Before advent of threads as lightweight processing units that can share memory, processes had to share memory by communicating (IPC). To design concurrent processes that can scale, fault tolerant and efficiently distribute compute load, two approaches were proposed - CSP and Actor model.

Communicating Sequential Processes (CSP)

CSP Model

In the 1978 paper Communicating Sequential Processes, Tony Hoare put forth a concurrency model that was designed around the fact that concurrent processes communicate among themselves for sharing messages and synchronization using channels.

Channels are named, can be independently created, written to, read from, and passed between tasks.
Writer to channel is blocked till a reader consumes the message, i.e, synchronous write.
Processes in CSP are anonymous and can write to/read from any channel they create or have a reference to.

Go implements CSP using go routines and channels for example.

Actor model

Actor Model

In the 1973 paper Synchronization in Actor Systems, Carl Hewitt came up with the Actor model to design communication among concurrent processes.

Processes will send messages to a mailbox which is associated with the other process it wants to communicate with to share memory.
Sending messages to mailbox is asynchronous, i.e, non blocking and sender and can continue with it’s own execution after message is queued in the mailbox.
When mailbox recieves a message, process is scheduled by a scheduler if not already running. After processing all messages in the mailbox, it can be removed from the schedule again.
Mailbox or the communicating channel in the Actor model is anonymous and the processes have identities, each identified as an Actor in the system.

The Actor model can be found in one of it’s more popular implementation of Akka in Java.

Multithreading

Most modern languages have implemented this model of concurrency, where threads are compute units of a process that can share memory during execution without communication. To synchronize threads and prevent race conditions, mechanisms like locks, mutexes, signals and conditions are widely used.
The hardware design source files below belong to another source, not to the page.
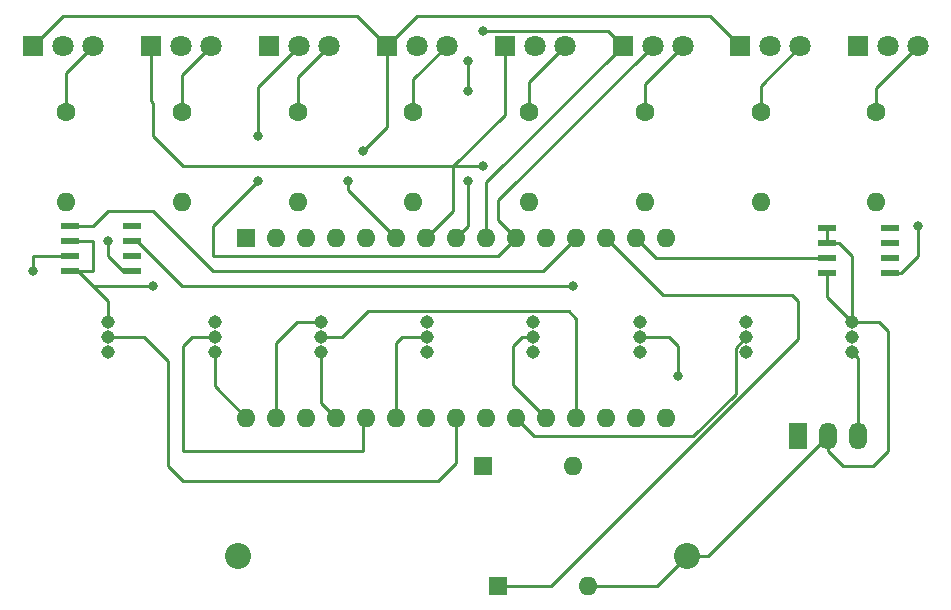
<source format=gbl>
G04 #@! TF.GenerationSoftware,KiCad,Pcbnew,(5.1.10)-1*
G04 #@! TF.CreationDate,2021-07-07T10:57:58-07:00*
G04 #@! TF.ProjectId,8MagnetTester4Filter,384d6167-6e65-4745-9465-737465723446,rev?*
G04 #@! TF.SameCoordinates,Original*
G04 #@! TF.FileFunction,Copper,L2,Bot*
G04 #@! TF.FilePolarity,Positive*
%FSLAX46Y46*%
G04 Gerber Fmt 4.6, Leading zero omitted, Abs format (unit mm)*
G04 Created by KiCad (PCBNEW (5.1.10)-1) date 2021-07-07 10:57:58*
%MOMM*%
%LPD*%
G01*
G04 APERTURE LIST*
G04 #@! TA.AperFunction,ComponentPad*
%ADD10O,1.500000X2.300000*%
G04 #@! TD*
G04 #@! TA.AperFunction,ComponentPad*
%ADD11R,1.500000X2.300000*%
G04 #@! TD*
G04 #@! TA.AperFunction,ComponentPad*
%ADD12C,2.205000*%
G04 #@! TD*
G04 #@! TA.AperFunction,ComponentPad*
%ADD13R,1.800000X1.800000*%
G04 #@! TD*
G04 #@! TA.AperFunction,ComponentPad*
%ADD14C,1.800000*%
G04 #@! TD*
G04 #@! TA.AperFunction,ComponentPad*
%ADD15R,1.600000X1.600000*%
G04 #@! TD*
G04 #@! TA.AperFunction,ComponentPad*
%ADD16O,1.600000X1.600000*%
G04 #@! TD*
G04 #@! TA.AperFunction,SMDPad,CuDef*
%ADD17R,1.524000X0.558800*%
G04 #@! TD*
G04 #@! TA.AperFunction,ComponentPad*
%ADD18C,1.143000*%
G04 #@! TD*
G04 #@! TA.AperFunction,ComponentPad*
%ADD19C,1.600000*%
G04 #@! TD*
G04 #@! TA.AperFunction,ViaPad*
%ADD20C,0.800000*%
G04 #@! TD*
G04 #@! TA.AperFunction,Conductor*
%ADD21C,0.250000*%
G04 #@! TD*
G04 APERTURE END LIST*
D10*
X177800000Y-101600000D03*
X175260000Y-101600000D03*
D11*
X172720000Y-101600000D03*
D12*
X163257000Y-111760000D03*
X125287000Y-111760000D03*
D13*
X177800000Y-68580000D03*
D14*
X180340000Y-68580000D03*
X182880000Y-68580000D03*
D15*
X125984000Y-84836000D03*
D16*
X159004000Y-100076000D03*
X128524000Y-84836000D03*
X156464000Y-100076000D03*
X131064000Y-84836000D03*
X153924000Y-100076000D03*
X133604000Y-84836000D03*
X151384000Y-100076000D03*
X136144000Y-84836000D03*
X148844000Y-100076000D03*
X138684000Y-84836000D03*
X146304000Y-100076000D03*
X141224000Y-84836000D03*
X143764000Y-100076000D03*
X143764000Y-84836000D03*
X141224000Y-100076000D03*
X146304000Y-84836000D03*
X138684000Y-100076000D03*
X148844000Y-84836000D03*
X136144000Y-100076000D03*
X151384000Y-84836000D03*
X133604000Y-100076000D03*
X153924000Y-84836000D03*
X131064000Y-100076000D03*
X156464000Y-84836000D03*
X128524000Y-100076000D03*
X159004000Y-84836000D03*
X125984000Y-100076000D03*
X161544000Y-84836000D03*
X161544000Y-100076000D03*
D13*
X107950000Y-68580000D03*
D14*
X110490000Y-68580000D03*
X113030000Y-68580000D03*
X123008571Y-68580000D03*
X120468571Y-68580000D03*
D13*
X117928571Y-68580000D03*
X127907142Y-68580000D03*
D14*
X130447142Y-68580000D03*
X132987142Y-68580000D03*
X142965713Y-68580000D03*
X140425713Y-68580000D03*
D13*
X137885713Y-68580000D03*
X147864284Y-68580000D03*
D14*
X150404284Y-68580000D03*
X152944284Y-68580000D03*
X162922855Y-68580000D03*
X160382855Y-68580000D03*
D13*
X157842855Y-68580000D03*
D14*
X172901426Y-68580000D03*
X170361426Y-68580000D03*
D13*
X167821426Y-68580000D03*
D17*
X111044796Y-87630000D03*
X111044796Y-86360000D03*
X111044796Y-85090000D03*
X111044796Y-83820000D03*
X116332000Y-83820000D03*
X116332000Y-85090000D03*
X116332000Y-86360000D03*
X116332000Y-87630000D03*
X180443602Y-87757000D03*
X180443602Y-86487000D03*
X180443602Y-85217000D03*
X180443602Y-83947000D03*
X175156398Y-83947000D03*
X175156398Y-85217000D03*
X175156398Y-86487000D03*
X175156398Y-87757000D03*
D18*
X123300000Y-91948000D03*
X123300000Y-93218000D03*
X123300000Y-94488000D03*
X141300000Y-91948000D03*
X141300000Y-93218000D03*
X141300000Y-94488000D03*
X177300000Y-91948000D03*
X177300000Y-93218000D03*
X177300000Y-94488000D03*
X114300000Y-94488000D03*
X114300000Y-93218000D03*
X114300000Y-91948000D03*
X159300000Y-94488000D03*
X159300000Y-93218000D03*
X159300000Y-91948000D03*
X168300000Y-91948000D03*
X168300000Y-93218000D03*
X168300000Y-94488000D03*
X150300000Y-94488000D03*
X150300000Y-93218000D03*
X150300000Y-91948000D03*
X132300000Y-91948000D03*
X132300000Y-93218000D03*
X132300000Y-94488000D03*
D15*
X147320000Y-114300000D03*
D16*
X154940000Y-114300000D03*
X153670000Y-104140000D03*
D15*
X146050000Y-104140000D03*
D16*
X110744000Y-81788000D03*
D19*
X110744000Y-74168000D03*
X120541142Y-74168000D03*
D16*
X120541142Y-81788000D03*
X130338284Y-81788000D03*
D19*
X130338284Y-74168000D03*
X140135426Y-74168000D03*
D16*
X140135426Y-81788000D03*
X149932568Y-81788000D03*
D19*
X149932568Y-74168000D03*
X159729710Y-74168000D03*
D16*
X159729710Y-81788000D03*
X169526852Y-81788000D03*
D19*
X169526852Y-74168000D03*
X179324000Y-74168000D03*
D16*
X179324000Y-81788000D03*
D20*
X118110000Y-88900000D03*
X135890000Y-77470000D03*
X134620000Y-80010000D03*
X162560000Y-96520000D03*
X146050000Y-78740000D03*
X144780000Y-69850000D03*
X144780000Y-72390000D03*
X144780000Y-80010000D03*
X146050000Y-67310000D03*
X127000000Y-76200000D03*
X127000000Y-80010000D03*
X107950000Y-87630000D03*
X153670000Y-88900000D03*
X114300000Y-85090000D03*
X182880000Y-83820000D03*
D21*
X175156398Y-89804398D02*
X177300000Y-91948000D01*
X175156398Y-87757000D02*
X175156398Y-89804398D01*
X177300000Y-86348602D02*
X177300000Y-91948000D01*
X176168398Y-85217000D02*
X177300000Y-86348602D01*
X175156398Y-85217000D02*
X176168398Y-85217000D01*
X175156398Y-83947000D02*
X175156398Y-85217000D01*
X111044796Y-85090000D02*
X113030000Y-85090000D01*
X113030000Y-85090000D02*
X113030000Y-87630000D01*
X113030000Y-87630000D02*
X111044796Y-87630000D01*
X114300000Y-91948000D02*
X114300000Y-90170000D01*
X111760000Y-87630000D02*
X111044796Y-87630000D01*
X132300000Y-91948000D02*
X130302000Y-91948000D01*
X128524000Y-93726000D02*
X128524000Y-100076000D01*
X130302000Y-91948000D02*
X128524000Y-93726000D01*
X170180000Y-106680000D02*
X175260000Y-101600000D01*
X118110000Y-88900000D02*
X113030000Y-88900000D01*
X113030000Y-88900000D02*
X111760000Y-87630000D01*
X114300000Y-90170000D02*
X113030000Y-88900000D01*
X175260000Y-102870000D02*
X175260000Y-101600000D01*
X176530000Y-104140000D02*
X175260000Y-102870000D01*
X179070000Y-104140000D02*
X176530000Y-104140000D01*
X180340000Y-102870000D02*
X179070000Y-104140000D01*
X180340000Y-92710000D02*
X180340000Y-102870000D01*
X179578000Y-91948000D02*
X180340000Y-92710000D01*
X177300000Y-91948000D02*
X179578000Y-91948000D01*
X160717000Y-114300000D02*
X163257000Y-111760000D01*
X154940000Y-114300000D02*
X160717000Y-114300000D01*
X165100000Y-111760000D02*
X170180000Y-106680000D01*
X163257000Y-111760000D02*
X165100000Y-111760000D01*
X177800000Y-94988000D02*
X177300000Y-94488000D01*
X177800000Y-101600000D02*
X177800000Y-94988000D01*
X123300000Y-97392000D02*
X125984000Y-100076000D01*
X123300000Y-94488000D02*
X123300000Y-97392000D01*
X132300000Y-98772000D02*
X133604000Y-100076000D01*
X132300000Y-94488000D02*
X132300000Y-98772000D01*
X153924000Y-100076000D02*
X153924000Y-91694000D01*
X153281499Y-91051499D02*
X136278501Y-91051499D01*
X153924000Y-91694000D02*
X153281499Y-91051499D01*
X134112000Y-93218000D02*
X132300000Y-93218000D01*
X136278501Y-91051499D02*
X134112000Y-93218000D01*
X150300000Y-93218000D02*
X149352000Y-93218000D01*
X149352000Y-93218000D02*
X148590000Y-93980000D01*
X148590000Y-97282000D02*
X151384000Y-100076000D01*
X148590000Y-93980000D02*
X148590000Y-97282000D01*
X107950000Y-68580000D02*
X110490000Y-66040000D01*
X135345713Y-66040000D02*
X137885713Y-68580000D01*
X110490000Y-66040000D02*
X135345713Y-66040000D01*
X137885713Y-68580000D02*
X140425713Y-66040000D01*
X165281426Y-66040000D02*
X167821426Y-68580000D01*
X140425713Y-66040000D02*
X165281426Y-66040000D01*
X137885713Y-75474287D02*
X135890000Y-77470000D01*
X137885713Y-68580000D02*
X137885713Y-75474287D01*
X167403499Y-94114501D02*
X167403499Y-98026501D01*
X168300000Y-93218000D02*
X167403499Y-94114501D01*
X167403499Y-98026501D02*
X163830000Y-101600000D01*
X150368000Y-101600000D02*
X148844000Y-100076000D01*
X163830000Y-101600000D02*
X150368000Y-101600000D01*
X134620000Y-80772000D02*
X134620000Y-80010000D01*
X138684000Y-84836000D02*
X134620000Y-80772000D01*
X159300000Y-93218000D02*
X161798000Y-93218000D01*
X162560000Y-93980000D02*
X162560000Y-96520000D01*
X161798000Y-93218000D02*
X162560000Y-93980000D01*
X143510000Y-82550000D02*
X141224000Y-84836000D01*
X143510000Y-78740000D02*
X143510000Y-82550000D01*
X120650000Y-78740000D02*
X143510000Y-78740000D01*
X118110000Y-76200000D02*
X120650000Y-78740000D01*
X118110000Y-73401860D02*
X118110000Y-76200000D01*
X117928571Y-73220431D02*
X118110000Y-73401860D01*
X117928571Y-68580000D02*
X117928571Y-73220431D01*
X147864284Y-74385716D02*
X143510000Y-78740000D01*
X147864284Y-68580000D02*
X147864284Y-74385716D01*
X146050000Y-78740000D02*
X143510000Y-78740000D01*
X114300000Y-93218000D02*
X117348000Y-93218000D01*
X117348000Y-93218000D02*
X119380000Y-95250000D01*
X119380000Y-95250000D02*
X119380000Y-104140000D01*
X119380000Y-104140000D02*
X120650000Y-105410000D01*
X120650000Y-105410000D02*
X142240000Y-105410000D01*
X143764000Y-103886000D02*
X143764000Y-100076000D01*
X142240000Y-105410000D02*
X143764000Y-103886000D01*
X144780000Y-69850000D02*
X144780000Y-72390000D01*
X144780000Y-83820000D02*
X143764000Y-84836000D01*
X144780000Y-80010000D02*
X144780000Y-83820000D01*
X156572855Y-67310000D02*
X157842855Y-68580000D01*
X146050000Y-67310000D02*
X156572855Y-67310000D01*
X146304000Y-80118855D02*
X146304000Y-84836000D01*
X157842855Y-68580000D02*
X146304000Y-80118855D01*
X141300000Y-93218000D02*
X139192000Y-93218000D01*
X138684000Y-93726000D02*
X138684000Y-100076000D01*
X139192000Y-93218000D02*
X138684000Y-93726000D01*
X160382855Y-68580000D02*
X147320000Y-81642855D01*
X147320000Y-83312000D02*
X148844000Y-84836000D01*
X147320000Y-81642855D02*
X147320000Y-83312000D01*
X130447142Y-68580000D02*
X127000000Y-72027142D01*
X127000000Y-72494718D02*
X127000000Y-76200000D01*
X127000000Y-72027142D02*
X127000000Y-72494718D01*
X127000000Y-80010000D02*
X123190000Y-83820000D01*
X123190000Y-83820000D02*
X123190000Y-86360000D01*
X147320000Y-86360000D02*
X148844000Y-84836000D01*
X123190000Y-86360000D02*
X147320000Y-86360000D01*
X123300000Y-93218000D02*
X121412000Y-93218000D01*
X121412000Y-93218000D02*
X120650000Y-93980000D01*
X120650000Y-93980000D02*
X120650000Y-102870000D01*
X120650000Y-102870000D02*
X135890000Y-102870000D01*
X135890000Y-100330000D02*
X136144000Y-100076000D01*
X135890000Y-102870000D02*
X135890000Y-100330000D01*
X111044796Y-86360000D02*
X110032796Y-86360000D01*
X110032796Y-86360000D02*
X107950000Y-86360000D01*
X107950000Y-86360000D02*
X107950000Y-87630000D01*
X111044796Y-83820000D02*
X113030000Y-83820000D01*
X113030000Y-83820000D02*
X114300000Y-82550000D01*
X114300000Y-82550000D02*
X118110000Y-82550000D01*
X118110000Y-82550000D02*
X123190000Y-87630000D01*
X151130000Y-87630000D02*
X153924000Y-84836000D01*
X123190000Y-87630000D02*
X151130000Y-87630000D01*
X161290000Y-89662000D02*
X156464000Y-84836000D01*
X172212000Y-89662000D02*
X161290000Y-89662000D01*
X172720000Y-90170000D02*
X172212000Y-89662000D01*
X172720000Y-93346410D02*
X172720000Y-90170000D01*
X151766410Y-114300000D02*
X172720000Y-93346410D01*
X147320000Y-114300000D02*
X151766410Y-114300000D01*
X160655000Y-86487000D02*
X159004000Y-84836000D01*
X175156398Y-86487000D02*
X160655000Y-86487000D01*
X110744000Y-70866000D02*
X113030000Y-68580000D01*
X110744000Y-74168000D02*
X110744000Y-70866000D01*
X120541142Y-71047429D02*
X123008571Y-68580000D01*
X120541142Y-74168000D02*
X120541142Y-71047429D01*
X130338284Y-71228858D02*
X132987142Y-68580000D01*
X130338284Y-74168000D02*
X130338284Y-71228858D01*
X140135426Y-71410287D02*
X142965713Y-68580000D01*
X140135426Y-74168000D02*
X140135426Y-71410287D01*
X149932568Y-71591716D02*
X152944284Y-68580000D01*
X149932568Y-74168000D02*
X149932568Y-71591716D01*
X159729710Y-71773145D02*
X162922855Y-68580000D01*
X159729710Y-74168000D02*
X159729710Y-71773145D01*
X169526852Y-71954574D02*
X172901426Y-68580000D01*
X169526852Y-74168000D02*
X169526852Y-71954574D01*
X179324000Y-72136000D02*
X182880000Y-68580000D01*
X179324000Y-74168000D02*
X179324000Y-72136000D01*
X116688402Y-85090000D02*
X116332000Y-85090000D01*
X120498402Y-88900000D02*
X116688402Y-85090000D01*
X153670000Y-88900000D02*
X120498402Y-88900000D01*
X116332000Y-87630000D02*
X115570000Y-87630000D01*
X114300000Y-86360000D02*
X114300000Y-85090000D01*
X115570000Y-87630000D02*
X114300000Y-86360000D01*
X181455602Y-87757000D02*
X182880000Y-86332602D01*
X180443602Y-87757000D02*
X181455602Y-87757000D01*
X182880000Y-86332602D02*
X182880000Y-83820000D01*
M02*

</source>
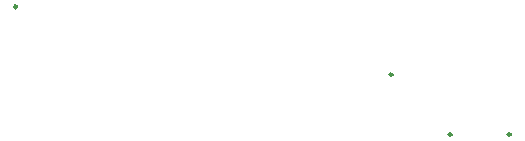
<source format=gbo>
G04*
G04 #@! TF.GenerationSoftware,Altium Limited,Altium Designer,24.4.1 (13)*
G04*
G04 Layer_Color=32896*
%FSLAX44Y44*%
%MOMM*%
G71*
G04*
G04 #@! TF.SameCoordinates,2532A9CE-C595-4F9E-AB26-32F22B0E5C71*
G04*
G04*
G04 #@! TF.FilePolarity,Positive*
G04*
G01*
G75*
%ADD12C,0.2540*%
D12*
X562270Y102100D02*
G03*
X562270Y102100I-1270J0D01*
G01*
X194270Y210500D02*
G03*
X194270Y210500I-1270J0D01*
G01*
X612270Y102100D02*
G03*
X612270Y102100I-1270J0D01*
G01*
X512270Y152900D02*
G03*
X512270Y152900I-1270J0D01*
G01*
M02*

</source>
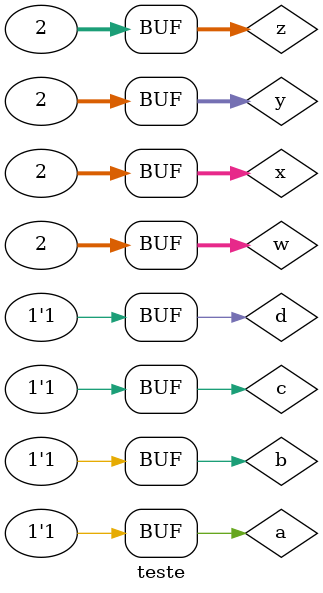
<source format=v>

module m1(s,a,b,c,d);
output s;
input a,b,c,d;
wire t1,t2,t3,t4,t5,t6,t7,t8;

and AND1(t1,~a,~b,~c,d);
and AND2(t2,~a,~b,c,~d);
and AND3(t3,~a,b,~c,~d);
and AND4(t4,~a,b,c,d);
and AND5(t5,a,~b,~c,~d);
and AND6(t6,a,~b,c,d);
and AND7(t7,a,b,~c,d);
and AND8(t8,a,b,c,~d);

or OR1(s,t1,t2,t3,t4,t5,t6,t7,t8);

endmodule 

//teste

module teste;
reg a,b,c,d;
integer x,y,w,z;
wire s;

//instancia

m1 m(s,a,b,c,d);

//main

initial begin
	$display("Prova 1b - Matheus Felipe Silva Evangelista");
	$display("a b c d s");
	$monitor("%b %b %b %b %b",a,b,c,d,s);
	
	for(x=0;x<2;x=x+1)
	begin
	a=x;
		for(y=0;y<2;y=y+1)
		begin
		b=y;
			for(w=0;w<2;w=w+1)
				begin
				c=w;
					for(z=0;z<2;z=z+1)
						begin
						#1 d=z;
						end
				end
			end
		end
	end


endmodule

</source>
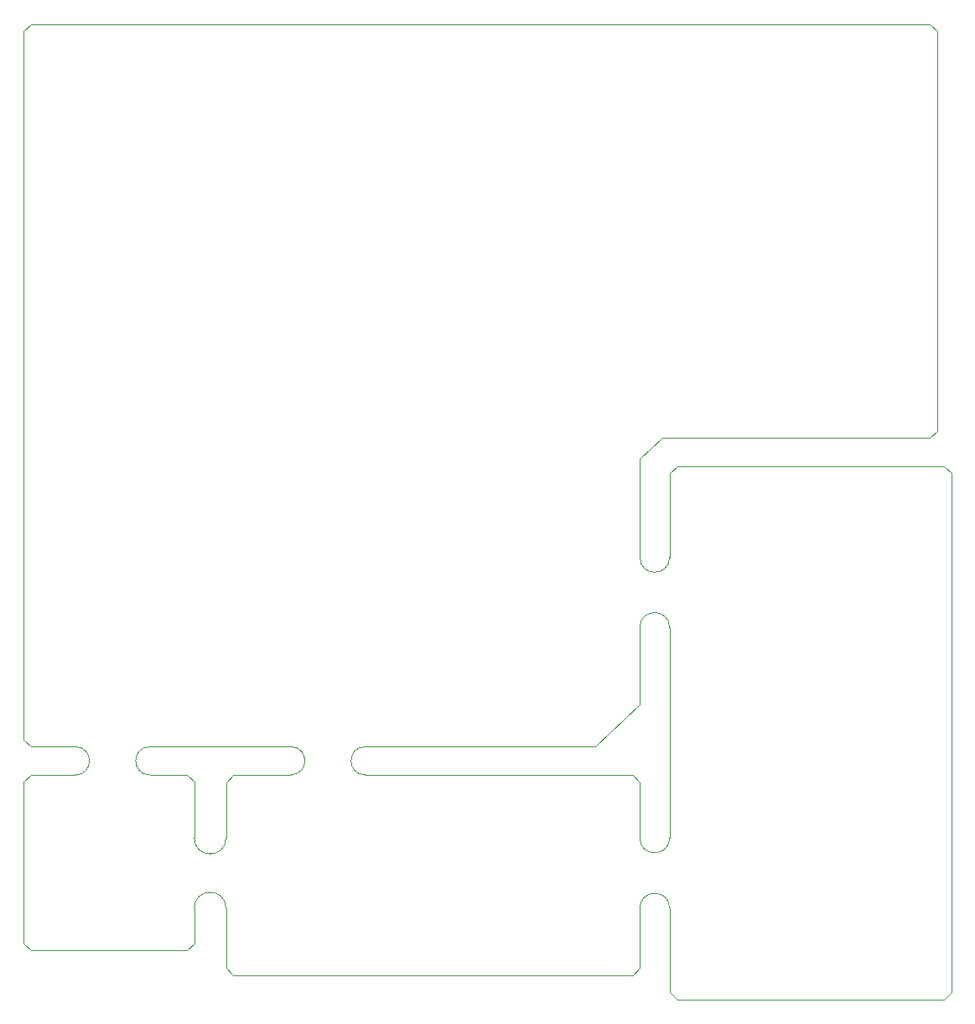
<source format=gm1>
%TF.GenerationSoftware,KiCad,Pcbnew,9.0.2*%
%TF.CreationDate,2026-01-27T22:30:12+01:00*%
%TF.ProjectId,obiwanstenobit,6f626977-616e-4737-9465-6e6f6269742e,rev?*%
%TF.SameCoordinates,Original*%
%TF.FileFunction,Profile,NP*%
%FSLAX46Y46*%
G04 Gerber Fmt 4.6, Leading zero omitted, Abs format (unit mm)*
G04 Created by KiCad (PCBNEW 9.0.2) date 2026-01-27 22:30:12*
%MOMM*%
%LPD*%
G01*
G04 APERTURE LIST*
%TA.AperFunction,Profile*%
%ADD10C,0.050000*%
%TD*%
G04 APERTURE END LIST*
D10*
X174000000Y-78624963D02*
X173250000Y-79333296D01*
X108750000Y-106958283D02*
X113250000Y-106958283D01*
X170250000Y-94916622D02*
G75*
G02*
X173250000Y-94916622I1500000J0D01*
G01*
X142500000Y-109791615D02*
G75*
G02*
X142500000Y-106958185I0J1416715D01*
G01*
X108000000Y-110499948D02*
X108750000Y-109791615D01*
X173250000Y-116166612D02*
G75*
G02*
X170250000Y-116166612I-1500000J0D01*
G01*
X173250000Y-79333296D02*
X173250000Y-87833292D01*
X170250000Y-77916630D02*
X172500000Y-75791631D01*
X170250000Y-110541615D02*
X170250000Y-116166612D01*
X128458353Y-110541615D02*
X128458353Y-116166612D01*
X124500000Y-127499940D02*
X108750000Y-127499940D01*
X199500000Y-75791631D02*
X172500000Y-75791631D01*
X108000000Y-34708317D02*
X108000000Y-106249950D01*
X201000000Y-78624963D02*
X201750000Y-79333296D01*
X125250000Y-126791607D02*
X125250000Y-123249942D01*
X108750000Y-127499940D02*
X108000000Y-126791607D01*
X125250000Y-123249942D02*
G75*
G02*
X128458354Y-123249942I1604177J-1D01*
G01*
X108000000Y-34708317D02*
X108750000Y-33999984D01*
X169541667Y-130041615D02*
X170250000Y-129291615D01*
X170250000Y-102708285D02*
X170250000Y-94916622D01*
X128458353Y-116166612D02*
G75*
G02*
X125249999Y-116166612I-1604177J0D01*
G01*
X125250000Y-126791607D02*
X124500000Y-127499940D01*
X173250000Y-116166612D02*
X173250000Y-94916622D01*
X170250000Y-123249942D02*
G75*
G02*
X173250000Y-123249942I1500000J0D01*
G01*
X199500000Y-33999984D02*
X108750000Y-33999984D01*
X173250000Y-87833292D02*
G75*
G02*
X170250000Y-87833292I-1500000J0D01*
G01*
X135000000Y-106958283D02*
G75*
G02*
X135000000Y-109791517I0J-1416617D01*
G01*
X108000000Y-126791607D02*
X108000000Y-110499948D01*
X170250000Y-129291615D02*
X170250000Y-123249942D01*
X199500000Y-33999984D02*
X200250000Y-34708317D01*
X129166686Y-109791615D02*
X135000000Y-109791615D01*
X125250000Y-110499948D02*
X125250000Y-116166612D01*
X129166686Y-130041615D02*
X128458353Y-129291615D01*
X199500000Y-75791631D02*
X200250000Y-75083298D01*
X165750000Y-106958283D02*
X142500000Y-106958283D01*
X128458353Y-129291615D02*
X128458353Y-123249942D01*
X142500000Y-109791615D02*
X169541667Y-109791615D01*
X165750000Y-106958283D02*
X170250000Y-102708285D01*
X108750000Y-109791615D02*
X113250000Y-109791517D01*
X169541667Y-130041615D02*
X129166686Y-130041615D01*
X170250000Y-110541615D02*
X169541667Y-109791615D01*
X201750000Y-131749938D02*
X201750000Y-79333296D01*
X124500000Y-109791615D02*
X125250000Y-110499948D01*
X120750000Y-109791615D02*
X124500000Y-109791615D01*
X173250000Y-131749938D02*
X174000000Y-132458271D01*
X201000000Y-132458271D02*
X201750000Y-131749938D01*
X174000000Y-132458271D02*
X201000000Y-132458271D01*
X170250000Y-77916630D02*
X170250000Y-87833292D01*
X135000000Y-106958283D02*
X120750000Y-106958283D01*
X201000000Y-78624963D02*
X174000000Y-78624963D01*
X113250000Y-106958283D02*
G75*
G02*
X113250000Y-109791517I0J-1416617D01*
G01*
X128458353Y-110541615D02*
X129166686Y-109791615D01*
X108750000Y-106958283D02*
X108000000Y-106249950D01*
X120750000Y-109791615D02*
G75*
G02*
X120750000Y-106958185I0J1416715D01*
G01*
X173250000Y-131749938D02*
X173250000Y-123249942D01*
X200250000Y-34708317D02*
X200250000Y-75083298D01*
M02*

</source>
Multithreading involves mutating shared memory among threads, which is very difficult to synchronize and detect design flaws. So unless the design mandates sharing of mutable memory between threads, it’s always preferable to go with CSP/Actor model. As mentioned in Effective Go:

Do not communicate by sharing memory; instead, share memory by communicating.

CSP vs Actor Model

In the first glance, one major difference that can be identified here is that CSP, in it’s original thesis, was in fact blocking as writing to channels was a synchronous operation. So compared to the Actor model where messages to mailboxes are sent asynchronously, CSP doesn’t scale per request basis.
Because CSP mandates synchronous communication, it’s easier to detect race conditions and deadlocks. Although it’s a blocking way of communication that might reduce response times, given right design, spinning up right amount consumers vs producers should increase the overall throughput of the system. So for the same throughput, CSP can significantly reduce code complexity and easier detection of flaws in design.
On closer look, another difference is that in CSP, channels or the mode of communication is the primary object, processes are anonymous. In Actor model, mailboxes are not created independently (associated with process) and have no existence outside scope of the Actor process, which is the primary object here. This provides CSP flexibility to write to/read from multiple channels that can help design more intuitive systems unlike Actor model where processes are tied to mailboxes.
Although Hoare had consciously advocated against having buffers in his paper, modern implementations of CSP (like Go) are also providing the ability to make channels bufferred and non-blocking. This has reduced the gap between both the models.